Dressed in a flannel shirt with his long, thin hair whipping around his head, Young let his music do most of the talking in a concert that featured a series of crowd-pleasing extended jams.

Young and Crazy Horse had some help in the show. Phish frontman Trey Anastasio, a native of Princeton, played a 50-minute acoustic set before Young and Crazy Horse took the stage. Anastasio, who visited beaches in Sea Girt and Point Pleasant when growing up, told the crowd he jumped at the chance to play the show.

"It's really good to be here tonight. I thank you all for being here," he said.

Alt-country band Everest opened the show.

Young, whose musical career has included stints in Crosby, Stills, Nash and Young and the Buffalo Springfield, has often spoken about his special musical bond with Crazy Horse, with whom he has toured and recorded on-and-off since the late 1960s.

On Thursday, it was easy to see why Young treasures the relationship on stage, as he seemed to feed off the energy generated by guitarist Frank Sampedro, bassist Billy Talbot and drummer Ralph Molina.

The benefit show came together quickly, with Young's performance coming just a week after it was announced he would be playing the benefit at Borgata.

Young and the band donated their time and crew, while the casino donated the production costs. Joe Lupo, senior vice president for operations at Borgata, said the casino's close relationship with concert promoters Live Nation made it possible to pull the show together so quickly.

"What we got done in a week was just amazing.

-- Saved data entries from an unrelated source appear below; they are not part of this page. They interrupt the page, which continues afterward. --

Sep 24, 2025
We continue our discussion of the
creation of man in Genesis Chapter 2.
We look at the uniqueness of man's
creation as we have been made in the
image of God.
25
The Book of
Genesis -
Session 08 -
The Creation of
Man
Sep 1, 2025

It really took off. It was the combination of a rock and roll legend and hurricane relief. It is a great opportunity to see him for a good cause," Lupo said.

Lupo said he couldn't yet put a price on how much the casino spent on the concert.

The show comes at the end of a busy year for Young. "Psychedelic Pill" is his second disc this year with Crazy Horse. Earlier, they released "Americana," which mostly featured their rocking takes on classic American songs such as "Oh Susannah," "This Land Is Your Land" and "Clementine."

Young also published "Waging Heavy Peace: A Hippie Dream," a rambling, idiosyncratic and endearing memoir. He's also deeply involved in ongoing projects to promote fuel-efficient hybrid cars and a new, high-quality digital audio player called Pono. This is a guy who doesn't have a lot of down time.

Young is the first major music star to play a Sandy benefit in southern New Jersey, but he is not the first performer to help the recovery effort. Country singer Carrie Underwood donated her payment for a Nov. 9 show at Boardwalk Hall while Wanda Sykes said she'd donate part of the payment she received for two shows at Borgata last month.

Daryl Hall and John Oates played Borgata in November and said they were donating their fee, while Caesars Entertainment rallied NHL hockey players for a benefit hockey game at Boardwalk Hall.

Young said he was inspired to do the show in Atlantic City after being asked to participate in a star-studded Sandy benefit at Madison Square Garden on Dec. 12. Young couldn't make the show, and so began looking for another way to help the relief effort.

He's currently touring in support of "Psychedelic Pill," but did not have a show planned for the resort.

The show attracted Young fans of all ages and from various locales. Mary Ellen Lohin and Jim Freeman, of Newton, Pa., travelled to Atlantic City for the night. The pair planned to get up at 6 a.m. to return to their jobs Friday at Bucks County Community College, but they felt the trip was worth it.

"He loves Neil Young, and it's a benefit. It seemed like the right thing to do," said Lohin, 50.